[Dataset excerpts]
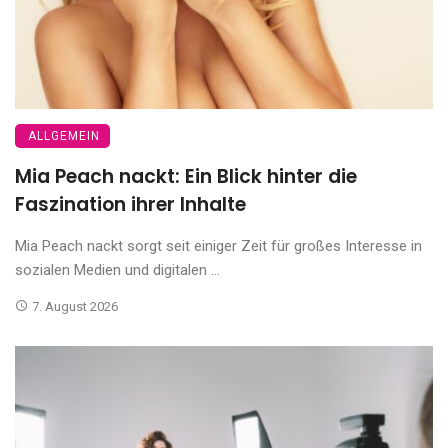
ALLGEMEIN
Mia Peach nackt: Ein Blick hinter die
Faszination ihrer Inhalte
Mia Peach nackt sorgt seit einiger Zeit für großes Interesse in
sozialen Medien und digitalen ...
7. August 2026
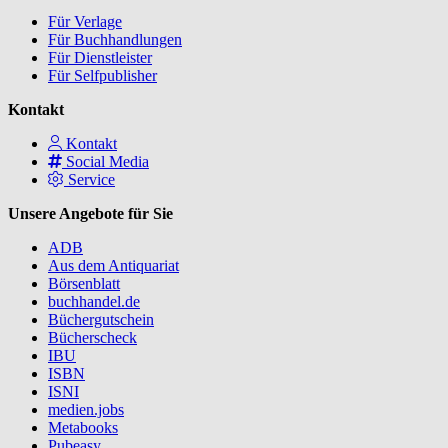
Für Verlage
Für Buchhandlungen
Für Dienstleister
Für Selfpublisher
Kontakt
Kontakt
Social Media
Service
Unsere Angebote für Sie
ADB
Aus dem Antiquariat
Börsenblatt
buchhandel.de
Büchergutschein
Bücherscheck
IBU
ISBN
ISNI
medien.jobs
Metabooks
Pubeasy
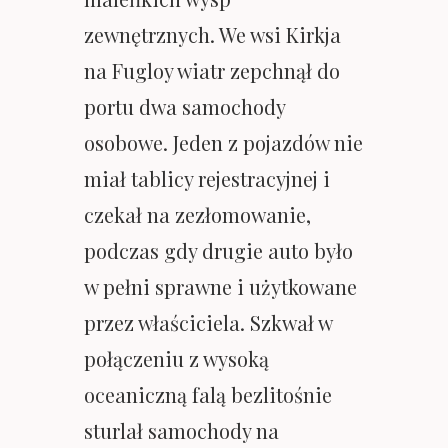
zewnętrznych. We wsi Kirkja
na Fugloy wiatr zepchnął do
portu dwa samochody
osobowe. Jeden z pojazdów nie
miał tablicy rejestracyjnej i
czekał na zezłomowanie,
podczas gdy drugie auto było
w pełni sprawne i użytkowane
przez właściciela. Szkwał w
połączeniu z wysoką
oceaniczną falą bezlitośnie
sturlał samochody na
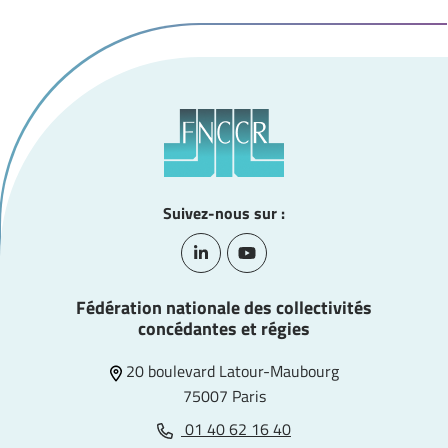
Suivez-nous sur :
Lien vers le compte Linkedin
Lien vers la chaîne Youtube
Fédération nationale des collectivités
concédantes et régies
20 boulevard Latour-Maubourg
75007 Paris
01 40 62 16 40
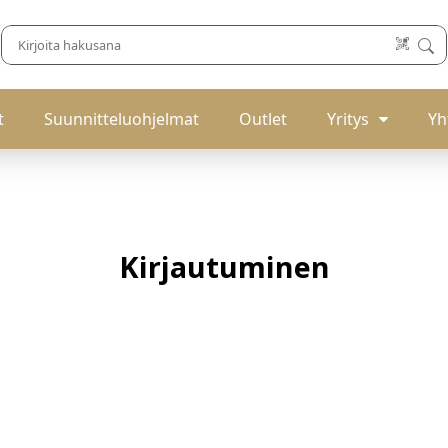
t
Suunnitteluohjelmat
Outlet
Yritys
Yh
Kirjautuminen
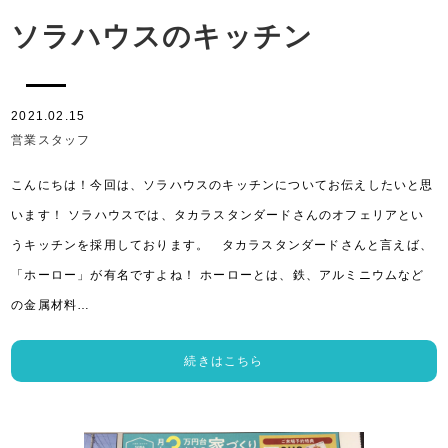
ソラハウスのキッチン
2021.02.15
営業スタッフ
こんにちは！今回は、ソラハウスのキッチンについてお伝えしたいと思
います！ ソラハウスでは、タカラスタンダードさんのオフェリアとい
うキッチンを採用しております。 タカラスタンダードさんと言えば、
「ホーロー」が有名ですよね！ ホーローとは、鉄、アルミニウムなど
の金属材料…
続きはこちら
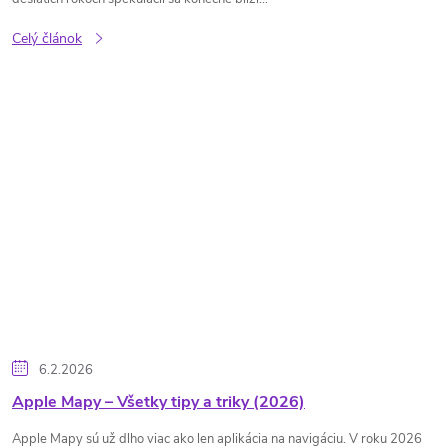
Celý článok
6.2.2026
Apple Mapy – Všetky tipy a triky (2026)
Apple Mapy sú už dlho viac ako len aplikácia na navigáciu. V roku 2026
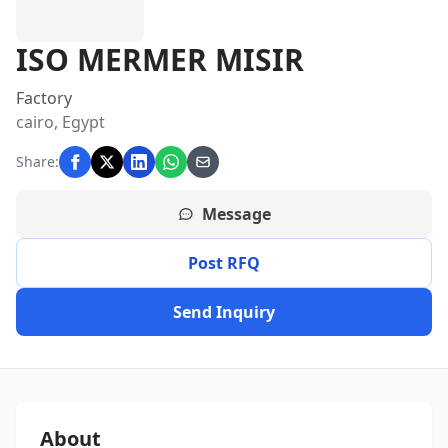
ISO MERMER MISIR
Factory
cairo, Egypt
Share:
Message
Post RFQ
Send Inquiry
About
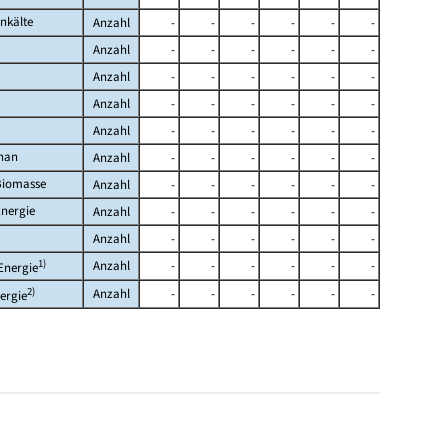
nkälte
Anzahl
-
-
-
-
-
-
Anzahl
-
-
-
-
-
-
Anzahl
-
-
-
-
-
-
Anzahl
-
-
-
-
-
-
Anzahl
-
-
-
-
-
-
han
Anzahl
-
-
-
-
-
-
Biomasse
Anzahl
-
-
-
-
-
-
nergie
Anzahl
-
-
-
-
-
-
Anzahl
-
-
-
-
-
-
1)
Anzahl
-
-
-
-
-
-
Energie
2)
Anzahl
-
-
-
-
-
-
ergie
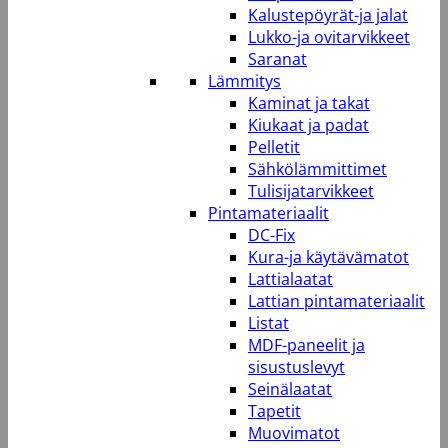
Kalustepöyrät-ja jalat
Lukko-ja ovitarvikkeet
Saranat
Lämmitys
Kaminat ja takat
Kiukaat ja padat
Pelletit
Sähkölämmittimet
Tulisijatarvikkeet
Pintamateriaalit
DC-Fix
Kura-ja käytävämatot
Lattialaatat
Lattian pintamateriaalit
Listat
MDF-paneelit ja
sisustuslevyt
Seinälaatat
Tapetit
Muovimatot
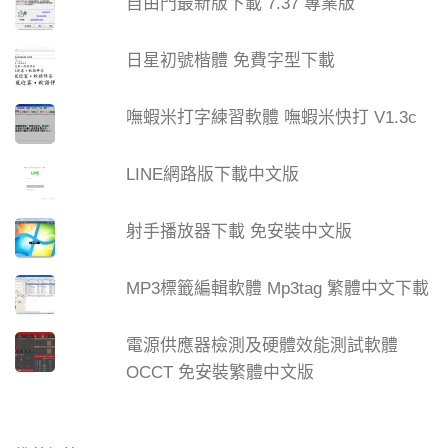
自由門最新版下載 7.37 專業版
日星初號楷體 免費字型下載
嘸蝦米打字練習軟體 嘸蝦米快打 V1.3c
LINE網路版下載中文版
射手播放器下載 免安裝中文版
MP3標籤編輯軟體 Mp3tag 繁體中文下載
電源供應器檢測及硬體效能測試軟體
OCCT 免安裝繁體中文版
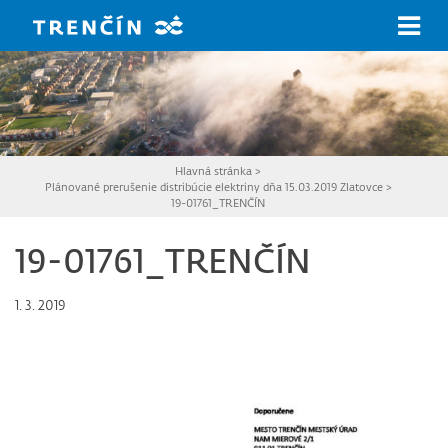
Prejsť na hlavný obsah
Hlavná stránka
>
Plánované prerušenie distribúcie elektriny dňa 15.03.2019 Zlatovce
>
19-01761_TRENČÍN
19-01761_TRENČÍN
1. 3. 2019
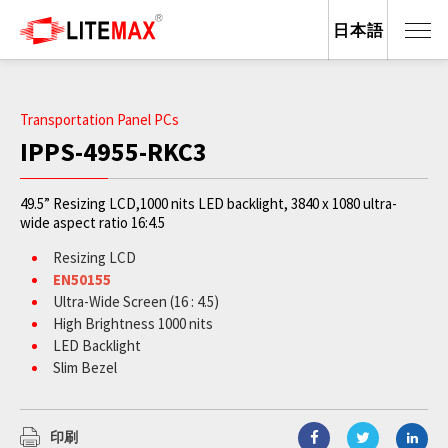
日本語
Transportation Panel PCs
IPPS-4955-RKC3
49.5” Resizing LCD,1000 nits LED backlight, 3840 x 1080 ultra-
wide aspect ratio 16:4.5
Resizing LCD
EN50155
Ultra-Wide Screen (16 : 4.5)
High Brightness 1000 nits
LED Backlight
Slim Bezel
BL MTBF: 100,000 hours
印刷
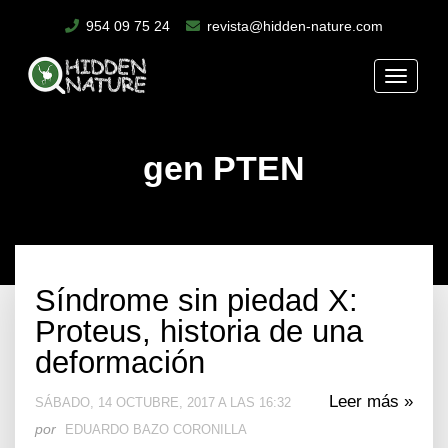
954 09 75 24
revista@hidden-nature.com
Toggle
naviga
gen PTEN
Síndrome sin piedad X:
Proteus, historia de una
deformación
Leer más »
SÁBADO, 14 OCTUBRE, 2017 A LAS 16:32
por
EDUARDO BAZO CORONILLA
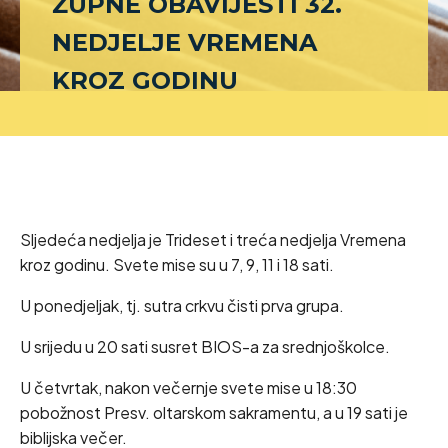
ŽUPNE OBAVIJESTI 32.
NEDJELJE VREMENA
KROZ GODINU
Sljedeća nedjelja je Trideset i treća nedjelja Vremena
kroz godinu. Svete mise su u 7, 9, 11 i 18 sati.
U ponedjeljak, tj. sutra crkvu čisti prva grupa.
U srijedu u 20 sati susret BIOS-a za srednjoškolce.
U četvrtak, nakon večernje svete mise u 18:30
pobožnost Presv. oltarskom sakramentu, a u 19 sati je
biblijska večer.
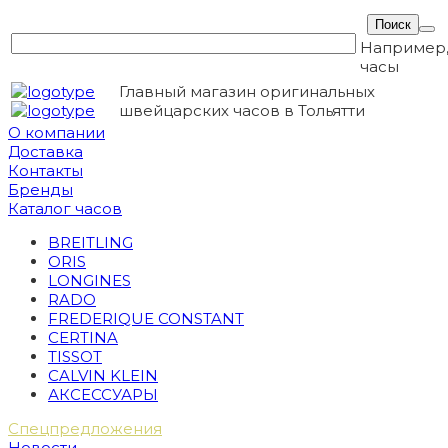
Например
часы
Главный магазин оригинальных
швейцарских часов в Тольятти
О компании
Доставка
Контакты
Бренды
Каталог часов
BREITLING
ORIS
LONGINES
RADO
FREDERIQUE CONSTANT
CERTINA
TISSOT
CALVIN KLEIN
АКСЕССУАРЫ
Спецпредложения
Новости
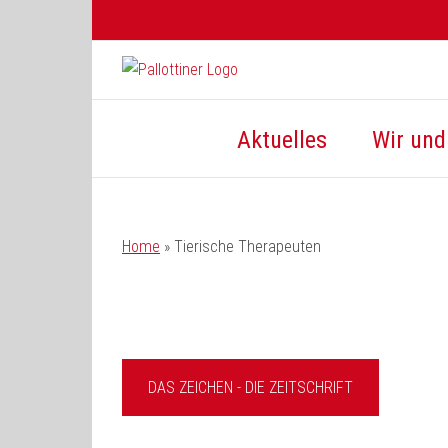
Zum
Inhalt
springen
Aktuelles
Wir und 
Home
»
Tierische Therapeuten
DAS ZEICHEN - DIE ZEITSCHRIFT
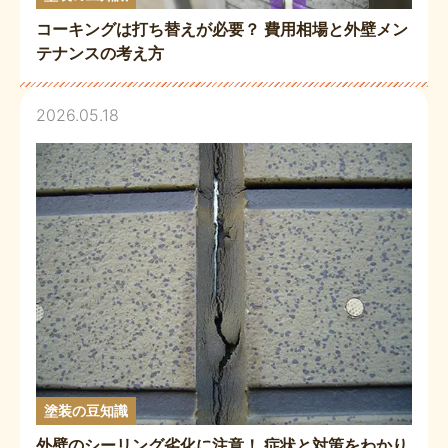
コーキングは打ち替えが必要？ 費用相場と外壁メン
テナンスの考え方
2026.05.18
塗装の豆知識
外壁のシーリング劣化に注意！ 症状と対策をわかり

Problem to solve:
Isolate the lines above that contain the word "mise" and copy them.

Reply:
kroz godinu. Svete mise su u 7, 9, 11 i 18 sati.
U četvrtak, nakon večernje svete mise u 18:30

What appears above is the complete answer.